Question

Let $\Phi$ be an irreducible root system, with positive roots $\Phi^+$ relative to the base $\Delta$. If $W$ is the Weyl group, how can I determine if $-I$ belongs to $W$? Equivalently how can I see if the (unique) longest element in $W$ is $-I$?

Answer 1

As Koen S points out, the longest element of an irreducible Weyl group is treated in an earlier question (in fact, it comes up in several questions). The question asked here presupposes a standard linear realization of the Weyl group, as occurs in the structure theory of a semisimple Lie algebra over $\mathbb{C}$ for instance. In this context, the standard answer given by Max is formulated as Exercise 5 at the end of Section 13 in my 1972 Springer graduate text. However one arrives at this conclusion, it obviously depends on the classification of irreducible root systems.

On the other hand, the question makes sense for any irreducible finite Coxeter group in its usual realization as a reflection group, and is approached in this spirit (via the Coxeter element) toward the end of Section 3.19 in my 1990 book on reflection groups and Coxeter groups.

P.S. For irreducible Weyl groups, a natural motivation for asking this question involves the criterion for all finite dimensional irreducible representations of the associated simple Lie algebra to be self-dual: If the given highest weight is $\lambda$, the dual has highest weight $-w_0 \lambda$ (where $w_0$ is the longest element of $W$). This always coincides with $\lambda$ iff $-1 \in W$.

Answer 2

Depends on what you mean with $-I$...

If you mean an element $w\in W$ such that $w\Phi^+=\Phi^-$, then this does always exist and is always the longest element $w_0$. See for example Section 1.8 in "Reflection Groups and Coxeter Groups" by Humphreys (who is also a regular here ;).

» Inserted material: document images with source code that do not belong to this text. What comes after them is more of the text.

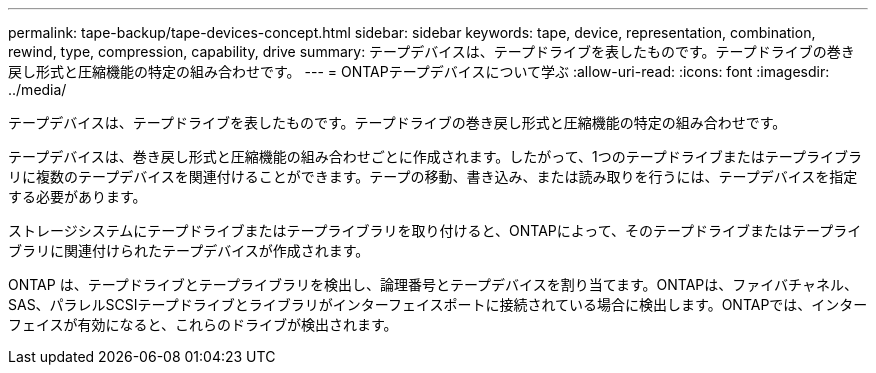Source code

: ---
permalink: tape-backup/tape-devices-concept.html 
sidebar: sidebar 
keywords: tape, device, representation, combination, rewind, type, compression, capability, drive 
summary: テープデバイスは、テープドライブを表したものです。テープドライブの巻き戻し形式と圧縮機能の特定の組み合わせです。 
---
= ONTAPテープデバイスについて学ぶ
:allow-uri-read: 
:icons: font
:imagesdir: ../media/


[role="lead"]
テープデバイスは、テープドライブを表したものです。テープドライブの巻き戻し形式と圧縮機能の特定の組み合わせです。

テープデバイスは、巻き戻し形式と圧縮機能の組み合わせごとに作成されます。したがって、1つのテープドライブまたはテープライブラリに複数のテープデバイスを関連付けることができます。テープの移動、書き込み、または読み取りを行うには、テープデバイスを指定する必要があります。

ストレージシステムにテープドライブまたはテープライブラリを取り付けると、ONTAPによって、そのテープドライブまたはテープライブラリに関連付けられたテープデバイスが作成されます。

ONTAP は、テープドライブとテープライブラリを検出し、論理番号とテープデバイスを割り当てます。ONTAPは、ファイバチャネル、SAS、パラレルSCSIテープドライブとライブラリがインターフェイスポートに接続されている場合に検出します。ONTAPでは、インターフェイスが有効になると、これらのドライブが検出されます。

If you meant to ask whether $w\in W$ exists such that $w$ acts like $-I$ on the natural geometric representation of $W$ (as defined in Section, then this is the case if and only if $W$ has non-trivial center, in which case the center has just two elements, $w_0$ and $1$, and you want $w=w_0$. Now obviously $w_0$ is in the center if and only if conjugation by $w_0$ is trivial. But in many cases, conjugation by $w_0$ induces a diagram automorphism. With some computations one can thus verify that $w_0$ is in the center for types $A_1$, $BC_n$, $D_{2n}$, $E_7$, $E_8$ and $F_4$. While you get a trivial center for type $A_n$ ($n>1$), $D_{2n+1}$ and $E_6$.

Answer 3

The mnemonic I use: if the diagram has a natural involution, then $-w_0$ induces it, otherwise $w_0 = -1$. The only place this fails is in $D_n$, where one can switch the antlers, but shouldn't always, so how to remember when? In $D_4$, there's no natural involution, so that helps me remember that in $D_{2n}$, the involution is trivial.